Marisa felt a little ping in her heart. Mama had been so pretty when she was young. Marisa could vaguely remember her blue eyes, complexion like porcelain and long blond hair. Instinct caused a woman who had once been so attractive to still attempt makeup and hairdos, Marisa guessed, but more often than not, the effort came off with Mama looking like a clown. Seeing it broke Marisa’s heart, but she didn’t interfere. Her mother didn’t know the difference and these days, it was rare for anyone but Marisa to see her.
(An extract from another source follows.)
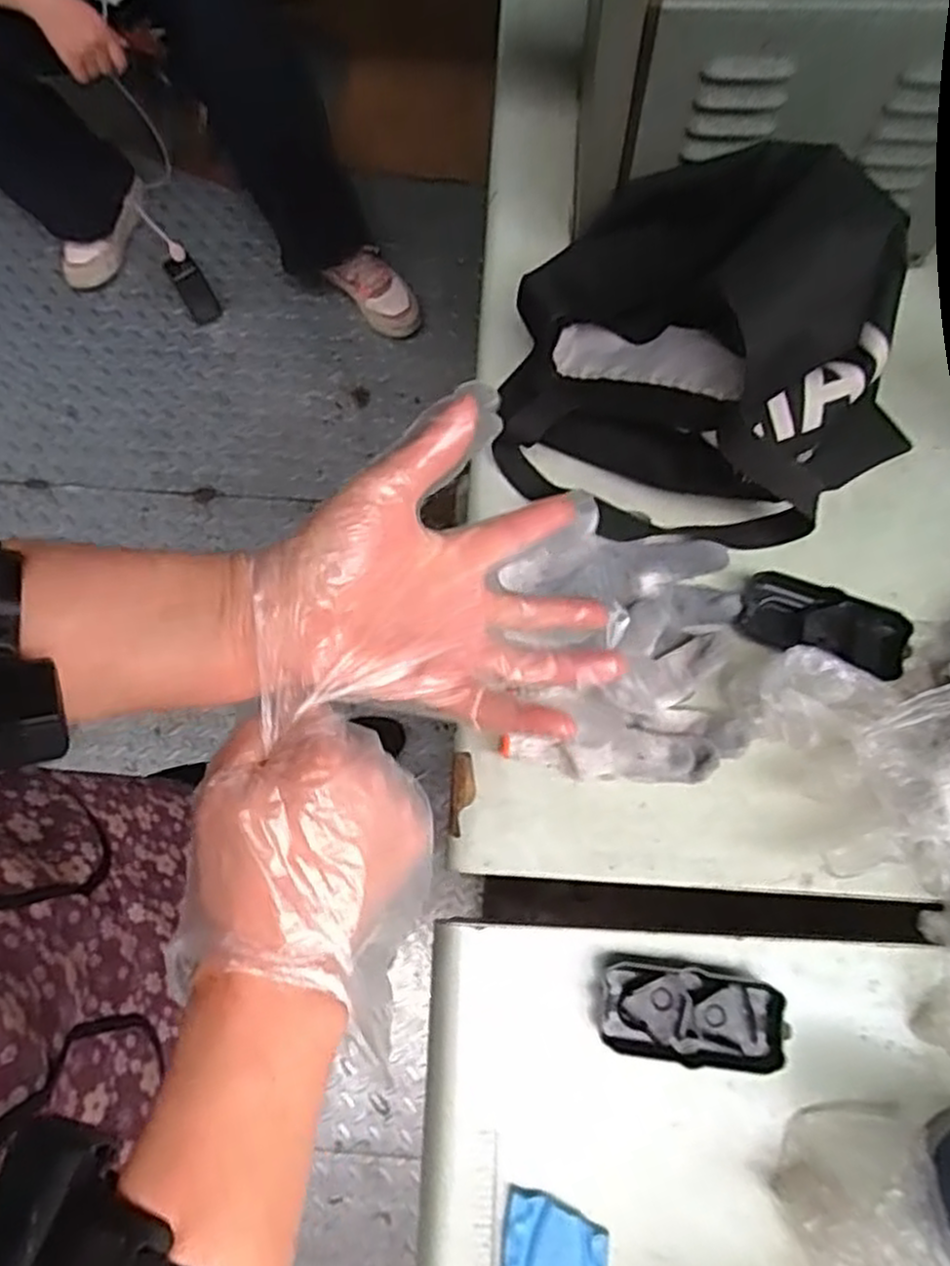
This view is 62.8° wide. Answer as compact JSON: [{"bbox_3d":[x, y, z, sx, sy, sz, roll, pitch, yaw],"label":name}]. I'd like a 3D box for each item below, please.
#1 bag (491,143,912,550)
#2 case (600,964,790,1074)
[{"bbox_3d":[0.144,-0.185,0.511,0.221,0.182,0.248,-39,78,-8],"label":"bag"},{"bbox_3d":[0.134,0.236,0.482,0.107,0.030,0.051,4,76,3],"label":"case"}]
What little family they had seldom came and Mama’s friends in Agua Dulce, out of respect, were reluctant to gawk at her decline.

“What’s happening on TV?” Marisa asked, setting the burger on the table in a cramped dining area that was squeezed between the kitchen and the living room.

As she took ice cubes from a tray, Mama answered her question by summarizing the TV show she had been watching, clearly mixing in a few scenes from other TV shows from who knew when.

Marisa pulled a pitcher of tea from the refrigerator and poured it over the ice, stirred in a teaspoonful of sugar and set the glass on the table beside the hamburger. Then, still listening to her mother’s prattle, she urged her up from her recliner and guided her to a chair at the dining table. She wrapped a warm hamburger half in a napkin and placed it in her mother’s wizened hands. “There, now. Eat.”

Mama lifted the burger and obediently took a bite. “I saw your daddy today,” she said, chewing robotically and looking into space, the vacancy in her eyes magnified by thick glasses.

To Marisa’s knowledge, her mother hadn’t set eyes on Marisa’s father since before her birth. She once heard from her Aunt Rosemary that her parents had lived together for a time. “Hec, the Sperm Donor,” Aunt Rosemary called him. Hector Espinosa. He was from Arizona, half Apache and half Mexican, which accounted for Marisa’s olive coloring and straight black hair. And possibly her sometimes hot temper. Her ancestry did not, however, explain her amber eyes.

“Really, Mama? Where was that?”

“I was at a dance in Odessa. I tried to get his attention, but he had his back to me.”

Even now, Mama loved to dance. Marisa had no trouble believing she had once tripped lightly with the best of them. “Awww. That’s too bad.”

“I’m not going over there again,” Mama said. “Nothing but a bunch of drunks. I got so mad I just walked home.”

Odessa was over a hundred miles to the east, but that fact meant nothing. These days she and Mama had many nonsensical conversations. Marisa always played along, not knowing what else to do. “I don’t blame you,” she said.

“Marisa, if he’s found somebody else, you can tell me, you know.”

A burning sensation flew to Marisa’s eyes and she turned away. Goddammit! Hadn’t fate been cruel enough to her gentle, caring mother? Hadn’t it been enough that some sonofabitch she had obviously never been able to put out of her mind left her pregnant and stuck in this West Texas sinkhole of a place for her whole life? No, apparently all of that hadn’t been enough. Now, a disease from hell was taking her mind.

“Why, Mama,” she said, “he could never find someone else like you. Go ahead, now, and finish your supper.”